If possible, we should consistently use one encoding for our documents to prevent data munging issues.
#1 Updated by Matt Jones over 12 years ago
This needs further discussion. Metacat itself shouldn't be changing the encoding. It should, however, properly accept documents in a variety of encodings and return them in the same encoding that they originated. Given Mike's changes in 1.9 whereby Metacat returns the exact document that we were sent (rather reconstructing it), this should now be the default. The only issues now arise from searching, where the documents need to be loaded into the relational database. Both postgres and oracle have a single encoding for each database instance (set when the db is created if I remember correctly), and if you create a DB in one encoding and then save character data from a different encoding in it, you can munge the data. Also, simply changing the encoding declaration from ISO to UTF doesn't actually solve anything -- it just misrepresents the data in the places where the encodings differ.
Finally, the metacat registry itself, which does create metadata docs, should be able to handle encodings properly by reading in multiple encodings and writing out either the same encoding or a universal default like UTF (after character conversion, of course) and setting the XML encoding declaration correspondingly.

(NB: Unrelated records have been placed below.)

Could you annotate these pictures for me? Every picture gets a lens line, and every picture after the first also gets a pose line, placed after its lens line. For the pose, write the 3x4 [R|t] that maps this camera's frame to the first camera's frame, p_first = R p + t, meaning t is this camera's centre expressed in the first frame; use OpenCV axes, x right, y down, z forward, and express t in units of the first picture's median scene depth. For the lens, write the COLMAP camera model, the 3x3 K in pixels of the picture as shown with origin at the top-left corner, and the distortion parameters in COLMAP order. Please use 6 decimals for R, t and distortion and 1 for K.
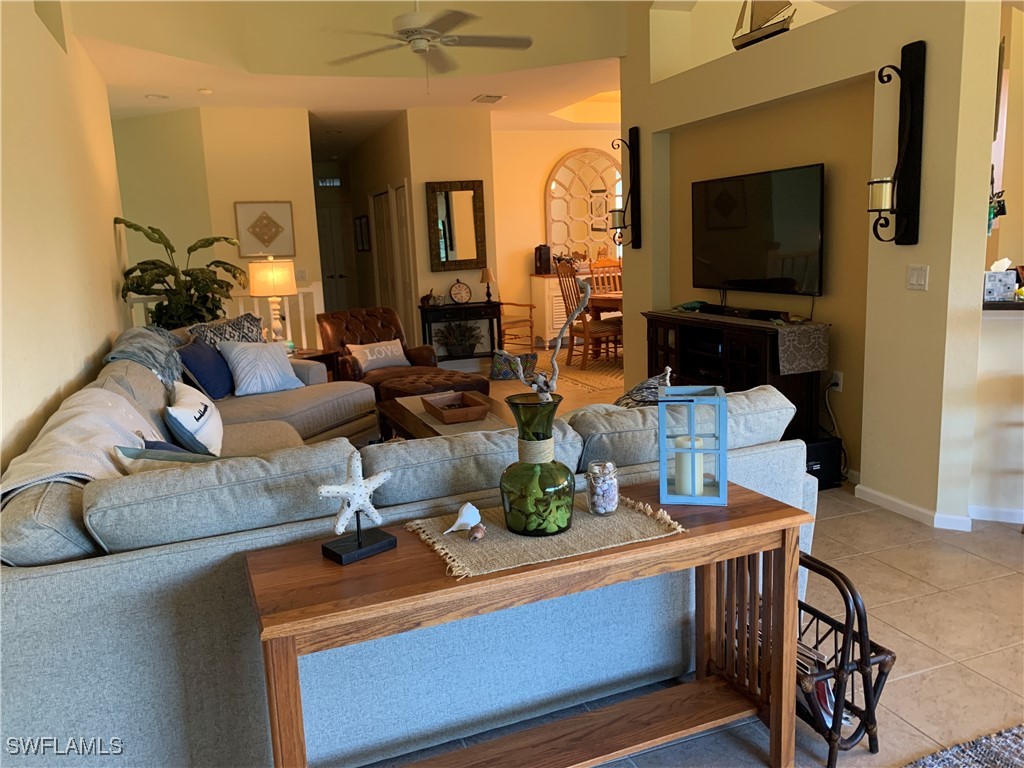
lens RADIAL K [[773.7, 0, 504.8], [0, 773.7, 369.2], [0, 0, 1]] dist [0.075097, -0.131607]
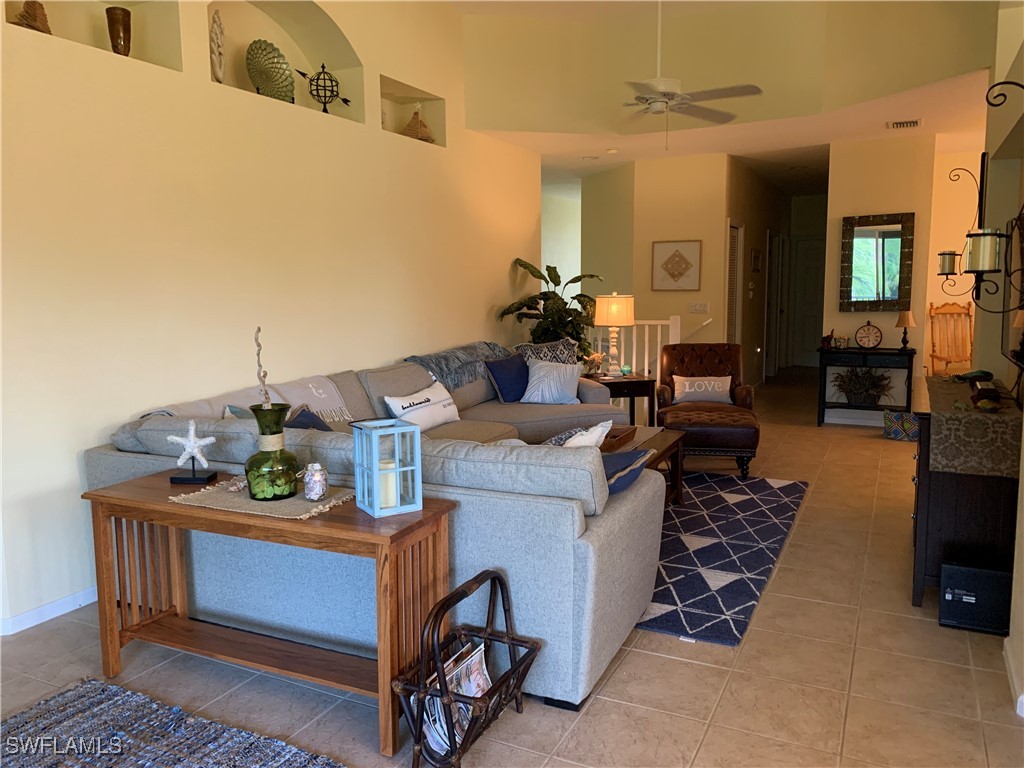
lens RADIAL K [[773.7, 0, 504.8], [0, 773.7, 369.2], [0, 0, 1]] dist [0.075097, -0.131607]
pose [[0.684857, 0.112099, -0.720003, 0.339312], [-0.132251, 0.990807, 0.028466, -0.032876], [0.716576, 0.075726, 0.693387, 0.070170]]
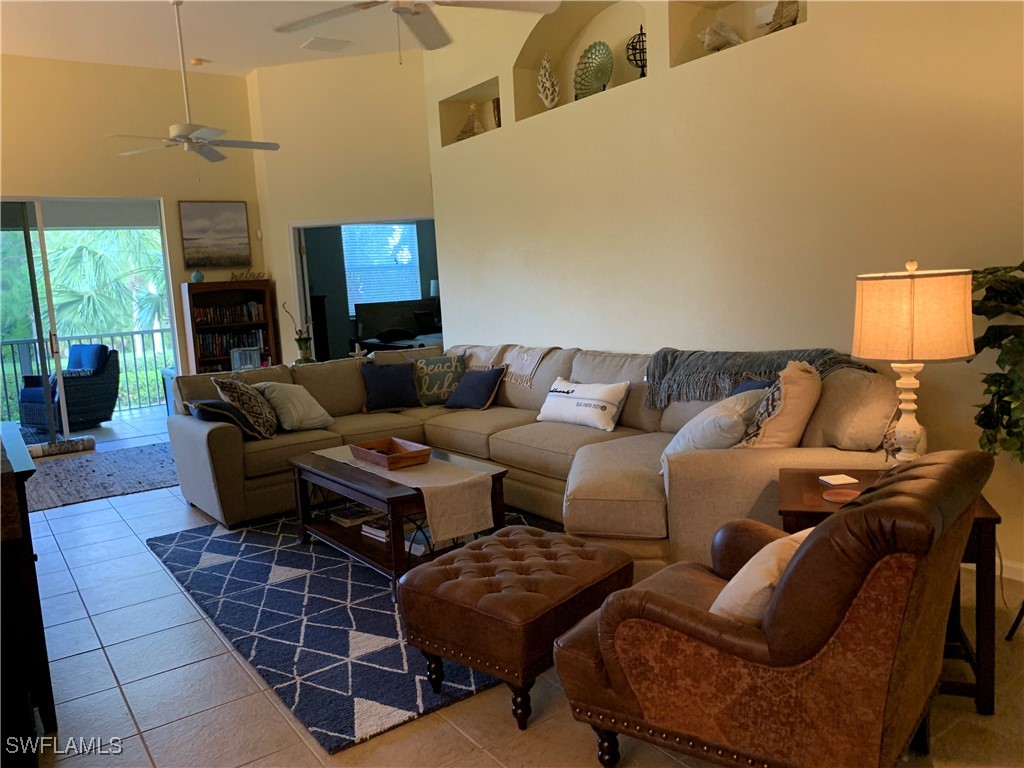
lens RADIAL K [[773.7, 0, 504.8], [0, 773.7, 369.2], [0, 0, 1]] dist [0.075097, -0.131607]
pose [[-0.959483, 0.140337, -0.244330, 0.011148], [0.069115, 0.957870, 0.278762, -0.173207], [0.273157, 0.250581, -0.928759, 1.050753]]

#3 Updated by Shaun Walbridge over 12 years ago
Perhaps a couple of separate issues:
1. We should be explicit about encoding in the XML documents, so that parsers can read the documents without reverting to heuristics or our current assumption that documents are all UTF-8 (the default XML encoding). I think the best place to store this information is within the xml declaration block "encoding" attribute, but I could see the argument for storing it within the database, say in xml_documents. This should be handled by Metacat, but also, as Matt mentioned, by the applications which insert documents. We need some way during an insert to let Metacat know what the encoding of the data stream is, which is why setting the encoding attribute is the least intrusive way to get what we're looking for.
2. Because the database layer contains a single encoding, I'm under the impression that we have to use one encoding at some point (excepting generating additional databases), at least for the document fragments stored within the database. It would be nice to accurately be able to search on the data robustly, e.g. on UTF-8 characters such as foreign placenames, but I see this as a lower priority issue to (1). To accommodate this, we'd likely want to explicitly upconvert the document fragments to UTF-8 so we can guarantee searching works as expected for non-ASCII characters.

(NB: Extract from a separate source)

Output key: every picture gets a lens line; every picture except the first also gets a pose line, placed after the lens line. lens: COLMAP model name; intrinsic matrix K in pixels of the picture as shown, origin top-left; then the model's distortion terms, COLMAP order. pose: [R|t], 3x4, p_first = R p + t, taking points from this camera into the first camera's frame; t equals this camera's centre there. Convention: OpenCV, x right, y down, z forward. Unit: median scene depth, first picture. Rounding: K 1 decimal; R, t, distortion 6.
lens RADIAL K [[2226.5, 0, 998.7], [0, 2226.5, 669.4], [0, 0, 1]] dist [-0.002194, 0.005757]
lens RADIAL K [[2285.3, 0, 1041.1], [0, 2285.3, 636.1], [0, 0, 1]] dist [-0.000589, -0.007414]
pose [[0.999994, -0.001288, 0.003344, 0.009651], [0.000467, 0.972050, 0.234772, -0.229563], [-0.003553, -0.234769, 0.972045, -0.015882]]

#5 Updated by ben leinfelder almost 10 years ago
For incoming XML files, Metacat will inspect the encoding specified in the prolog and use that if found; defaulting to UTF-8 otherwise. It will write this XML file to disk using that encoding and also read it from disk using that encoding (when someone requests the document).

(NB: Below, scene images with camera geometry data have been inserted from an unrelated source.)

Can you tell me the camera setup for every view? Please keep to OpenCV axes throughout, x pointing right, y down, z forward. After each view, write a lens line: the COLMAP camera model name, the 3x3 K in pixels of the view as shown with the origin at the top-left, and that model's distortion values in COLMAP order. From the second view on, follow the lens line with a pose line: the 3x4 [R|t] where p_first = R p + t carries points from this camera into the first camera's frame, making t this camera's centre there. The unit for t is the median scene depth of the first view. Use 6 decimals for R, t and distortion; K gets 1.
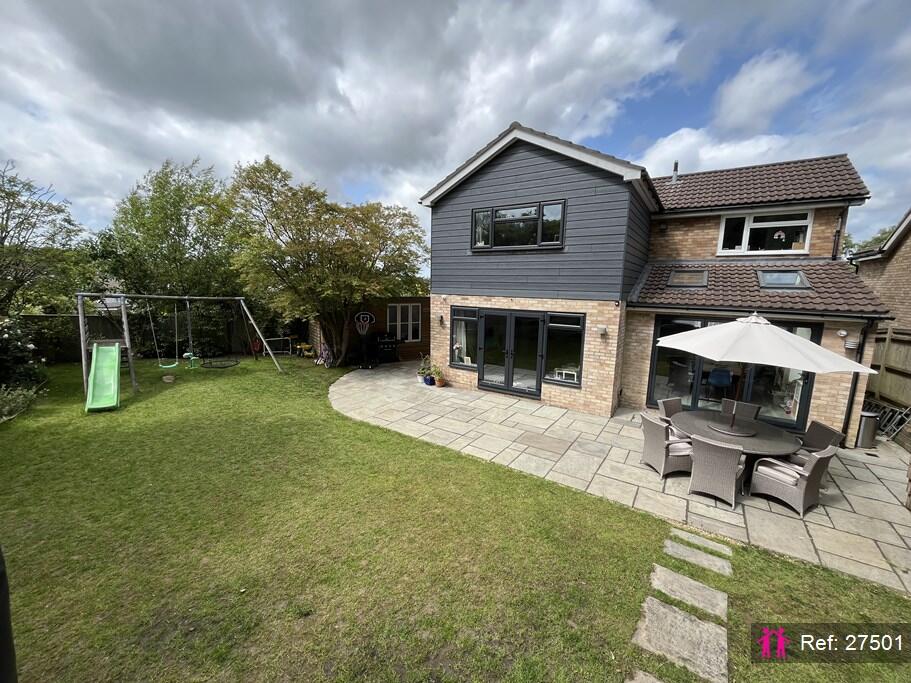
lens RADIAL K [[367.2, 0, 457.3], [0, 367.2, 341.9], [0, 0, 1]] dist [0.001151, 0.000232]
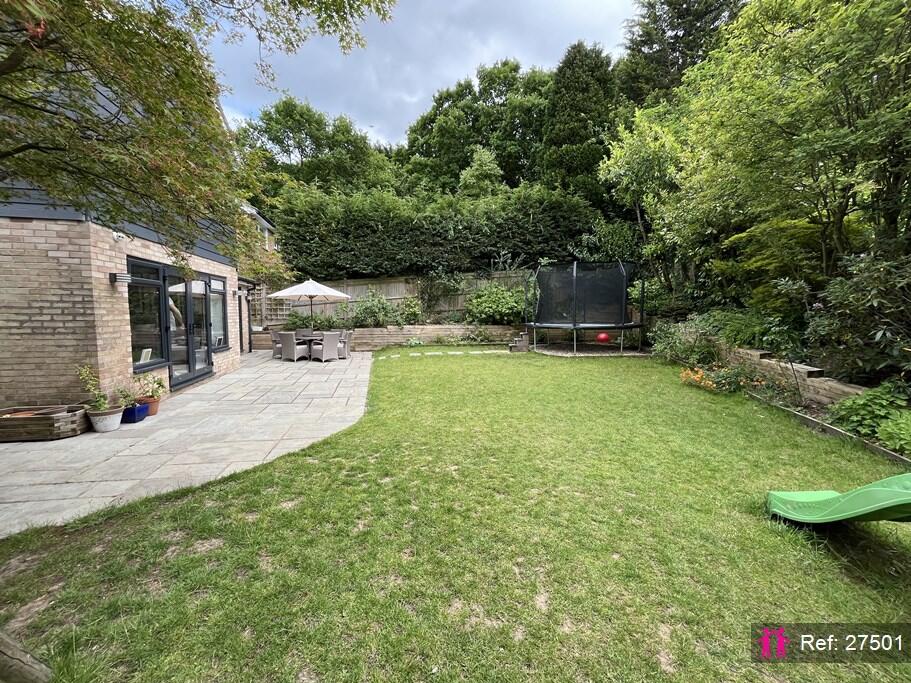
lens RADIAL K [[367.2, 0, 454.4], [0, 367.2, 340.4], [0, 0, 1]] dist [0.001151, 0.000232]
pose [[-0.717590, -0.078886, 0.691984, -0.727575], [0.084799, 0.976276, 0.199232, -0.046725], [-0.691285, 0.201646, -0.693876, 1.082522]]
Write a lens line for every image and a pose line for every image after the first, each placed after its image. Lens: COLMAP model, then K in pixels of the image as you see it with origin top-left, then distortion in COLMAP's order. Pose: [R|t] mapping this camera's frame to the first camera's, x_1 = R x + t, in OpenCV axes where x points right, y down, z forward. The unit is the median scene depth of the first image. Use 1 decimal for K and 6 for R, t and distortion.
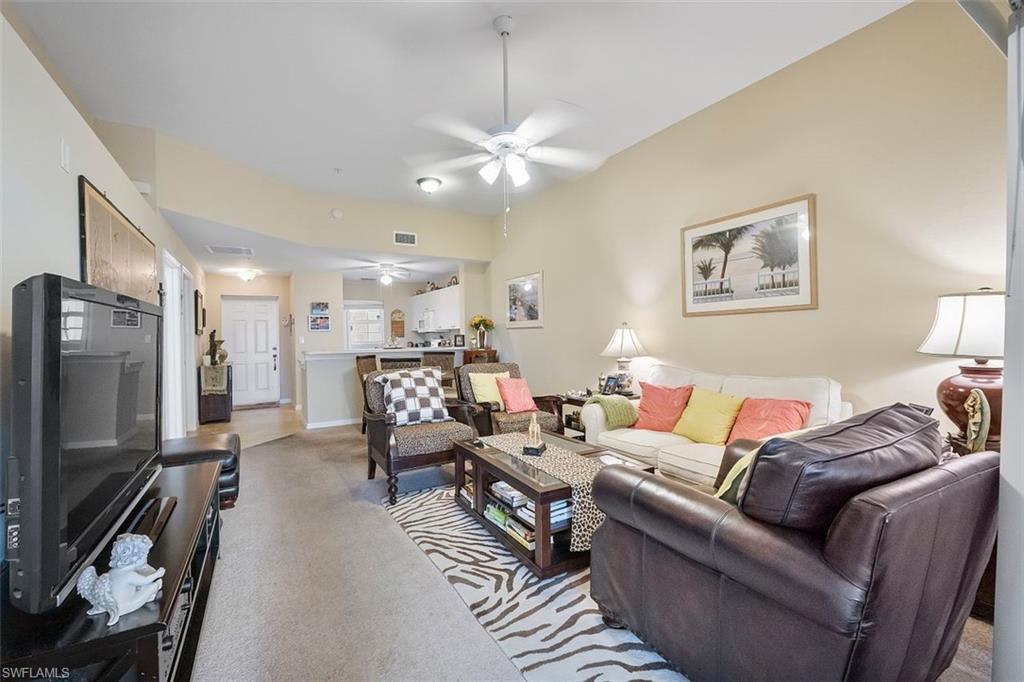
lens RADIAL K [[433.2, 0, 509.5], [0, 433.2, 340.0], [0, 0, 1]] dist [-0.006100, -0.001147]
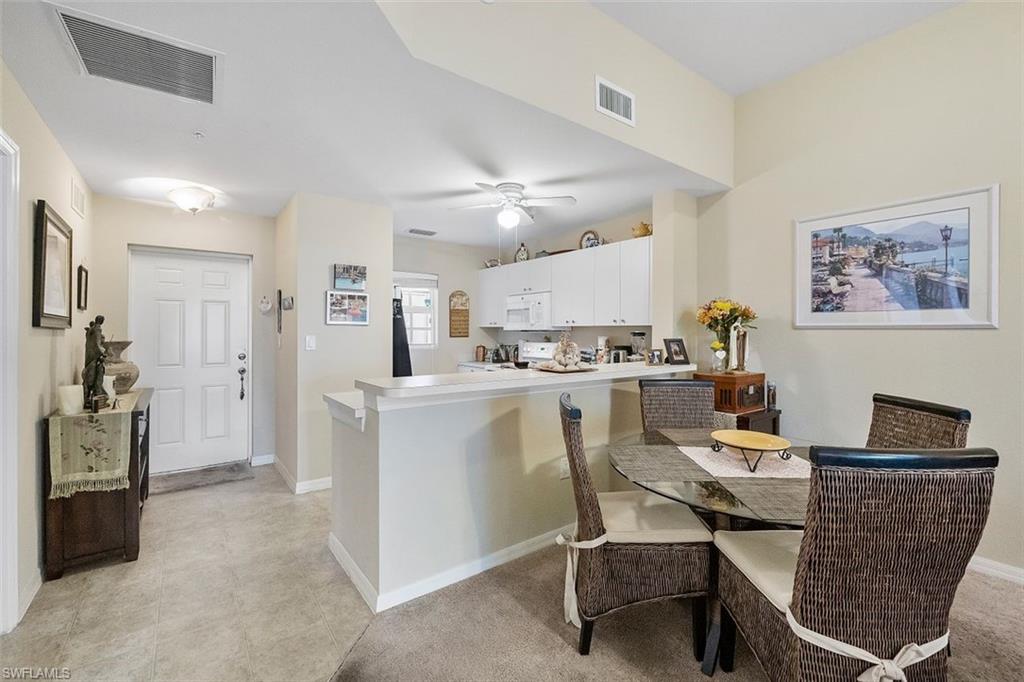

When we write node values to the DB table, they will be encoded using the DB encoding (UTF-8) and any queries against those values should be compatible since all of this is coded as Java String (where the encoding has already been performed).
One remaining question for me is how a search term is encoded when it is submitted to the Metacat servlet. Once we have the String parameter, the [de]encoding has already been performed -- so that might be deep in the Tomcat layers.
At any rate, document storage and retrieval are encoding aware at this point.